CONSEGNA:
Scrivi il seguito del brano sul mestiere dell'insegnante, riprendendo subito dopo la sua ultima frase.

Il problema del mestiere (o della professione, o delle professioni?) dell'insegnare rimane forse il nodo più critico nel processo di trasformazione che da decenni sta coinvolgendo la scuola. Lo stesso ricorrere alla ricerca di scorciatoie (dal "codice deontologico" alla "carriera" e alla revisione dello stato giuridico) è indicativo della mancanza di un quadro di riferimento forte e condiviso. Conseguentemente non è un caso che a livello di contrattazione, non si riesca mai a raggiungere risultati adeguati alla rilevanza del problema.
L'enfasi attorno al codice deontologico rischia di spostare il baricentro delle problematiche legate al mestiere dell'insegnare; si finisce con il legarsi alla troppo sterile contrapposizione tra un approccio che lo vorrebbe come "libera professione" (nella vecchia concezione del "docente di storia e filosofia nei licei") e uno opposto che lo ridurrebbe ad un'attività impiegatizia.

Si può pensare di superare questa antinomia operando verso un'idea di "professionalità in un progetto" in cui sia evidenziata la dimensione di vera professione più legata alla qualità della prestazione che all'orario di servizio senza però perdere il carattere sociale e collegiale; nella prospettiva di intellettuali e di professionisti che operano collegialmente in un progetto formativo condiviso.

L'insegnante è un professionista che opera in una istituzione ("organo" della Costituzione) finalizzata a realizzare un progetto educativo pubblico. È cioè il senso storico della scuola che sta alla base della natura dell'insegnare: non esiste una natura fuori dal contesto storico. Il vero problema della professionalità degli insegnanti non è allora riducibile alla ricerca in astratto di una definizione bensì all'individualizzazione di campi, azioni, percorsi che la possano far decollare e far corrispondere ai bisogni della crescita della scuola nella sua dimensione pubblica.

Rimane certamente importante e fondamentale rilanciare la centralità, sempre più offuscata, della libertà di insegnamento. La libertà dell'insegnamento assume la funzione di garanzia costituzionale della stessa libertà (al pluralismo, alla laicità) degli studenti: il diritto/dovere all'istruzione appartengono ai giovani cittadini in crescita e al patto costituzionale di convivenza sociale; gli insegnanti sono i garanti della piena realizzazione di tale diritto/dovere e la loro piena libertà culturale ne misura il livello di garanzia. In un'accezione di questo tipo la dimensione "individuale" non entra in contrasto con quella "collegiale", ne diviene invece l'elemento di base indispensabile ma che proprio nella collegialità può esprimersi in modo compiuto.

Righe contenute in un dataset

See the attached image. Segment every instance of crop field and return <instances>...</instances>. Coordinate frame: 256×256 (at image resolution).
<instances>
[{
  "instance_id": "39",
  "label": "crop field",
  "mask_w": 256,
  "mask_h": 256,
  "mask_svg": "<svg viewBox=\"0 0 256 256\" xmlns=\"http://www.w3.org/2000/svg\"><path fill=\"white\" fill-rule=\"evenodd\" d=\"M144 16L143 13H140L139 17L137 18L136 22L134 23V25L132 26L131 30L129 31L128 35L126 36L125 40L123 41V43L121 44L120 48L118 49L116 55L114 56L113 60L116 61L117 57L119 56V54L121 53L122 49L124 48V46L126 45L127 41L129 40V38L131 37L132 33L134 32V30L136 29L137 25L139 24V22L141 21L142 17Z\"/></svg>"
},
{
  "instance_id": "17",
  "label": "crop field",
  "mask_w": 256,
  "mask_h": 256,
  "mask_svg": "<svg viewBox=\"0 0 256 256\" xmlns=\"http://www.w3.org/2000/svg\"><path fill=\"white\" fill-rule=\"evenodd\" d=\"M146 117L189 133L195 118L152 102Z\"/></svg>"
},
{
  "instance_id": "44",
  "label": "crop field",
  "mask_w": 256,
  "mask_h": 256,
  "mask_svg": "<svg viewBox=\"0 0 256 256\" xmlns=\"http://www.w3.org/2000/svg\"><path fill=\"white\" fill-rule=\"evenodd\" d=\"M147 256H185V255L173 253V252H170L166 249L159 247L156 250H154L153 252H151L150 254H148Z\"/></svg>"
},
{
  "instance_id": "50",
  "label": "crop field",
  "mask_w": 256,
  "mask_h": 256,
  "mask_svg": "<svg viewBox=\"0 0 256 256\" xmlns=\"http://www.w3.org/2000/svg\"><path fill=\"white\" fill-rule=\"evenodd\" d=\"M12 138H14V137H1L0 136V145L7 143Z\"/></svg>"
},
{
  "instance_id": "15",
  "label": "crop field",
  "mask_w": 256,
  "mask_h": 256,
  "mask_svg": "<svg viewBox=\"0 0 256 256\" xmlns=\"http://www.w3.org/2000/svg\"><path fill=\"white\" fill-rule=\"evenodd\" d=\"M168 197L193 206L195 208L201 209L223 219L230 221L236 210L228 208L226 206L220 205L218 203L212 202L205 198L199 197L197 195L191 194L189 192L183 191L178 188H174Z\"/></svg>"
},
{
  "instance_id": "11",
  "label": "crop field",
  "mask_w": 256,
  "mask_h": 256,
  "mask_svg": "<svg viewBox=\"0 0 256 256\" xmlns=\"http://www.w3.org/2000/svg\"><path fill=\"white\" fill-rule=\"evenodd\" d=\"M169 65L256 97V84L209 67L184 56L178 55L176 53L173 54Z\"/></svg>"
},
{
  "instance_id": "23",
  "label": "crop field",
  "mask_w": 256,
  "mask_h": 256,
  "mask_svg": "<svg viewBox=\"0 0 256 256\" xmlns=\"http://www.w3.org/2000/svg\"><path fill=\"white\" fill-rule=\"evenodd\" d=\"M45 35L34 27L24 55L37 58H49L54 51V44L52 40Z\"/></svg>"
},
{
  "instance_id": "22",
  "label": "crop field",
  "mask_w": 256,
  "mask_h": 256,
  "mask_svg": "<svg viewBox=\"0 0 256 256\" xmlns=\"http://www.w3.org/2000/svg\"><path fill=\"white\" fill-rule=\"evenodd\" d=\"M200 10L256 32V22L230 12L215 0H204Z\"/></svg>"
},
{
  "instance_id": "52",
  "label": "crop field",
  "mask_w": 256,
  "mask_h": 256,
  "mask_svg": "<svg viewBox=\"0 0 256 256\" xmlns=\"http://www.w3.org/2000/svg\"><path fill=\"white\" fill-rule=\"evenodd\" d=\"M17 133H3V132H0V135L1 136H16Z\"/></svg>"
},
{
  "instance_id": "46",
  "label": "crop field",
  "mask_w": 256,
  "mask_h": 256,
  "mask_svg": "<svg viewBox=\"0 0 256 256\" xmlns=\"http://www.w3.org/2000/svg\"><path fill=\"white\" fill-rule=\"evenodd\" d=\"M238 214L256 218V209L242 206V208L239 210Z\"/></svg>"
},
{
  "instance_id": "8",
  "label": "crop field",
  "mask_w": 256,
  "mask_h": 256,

SOLUZIONE:
Professionalità collegiale e individuale
Alla personale dimensione culturale, espressa attraverso una libertà d'insegnamento consapevole, si affiancano la partecipazione alle scelte culturali delineate dal progetto nazionale e a quelle definite dal progetto dell'unità scolastica in cui si opera.

Si tratta proprio di operare sul come sviluppare la dimensione collegiale della professionalità degli insegnanti valorizzando quella individuale, come costruire e attivare momenti organizzativi intermedi tra il collegio docenti e il lavoro individuale nelle classi, come far crescere il protagonismo degli studenti, quale forma di gestione sociale della scuola è in grado di superare la scarsa significatività degli attuali organi collegiali.

Tra le tante funzioni che l'autonomia delle scuole può svolgere mi pare opportuno sottolineare - cosa spesso dimenticata - la possibilità di valorizzare i soggetti della scuola.

Altro tormentone è rappresentato dalla ricerca sulle figure professionali. Il dibattito sulle figure professionali è certamente importante ma è necessario che la professione insegnante continui ad essere pensata come complessa, collegiale, sociale ma unica. Le diverse competenze che la compongono non ne intaccano l'unicità che ruota attorno all'insegnare: progettare, governare e valutare processi di insegnamento/apprendimento. Capisco che questa affermazione possa sembrare provocatoria e forse anche vetero: allora vorrei chiarire meglio.

La nostra scuola sempre più si trova nella condizione paradossale di avere confini non definiti, incerti ma contemporaneamente non permeabili. E' proprio l'opposto di ciò che servirebbe: confini più precisi ma fortemente permeabili con l'esterno da cui risultare distinta ma non separata; serve un centro in grado di dare ragione del progetto complessivo e continuo a pensare che tale centro sia rappresentato dall'istruzione, intesa come formazione culturale, dalla quale possano definirsi tutte le altre dimensioni della scuola: la socializzazione, la formazione alla cittadinanza, la pre-professionalità, l'orientamento. L'attività scolastica opera su specificità conoscitive proprie ed è attorno a tali specificità che deve essere costruita la professionalità insegnante che non può essere intesa come una sommatoria schizofrenica di tante professionalità.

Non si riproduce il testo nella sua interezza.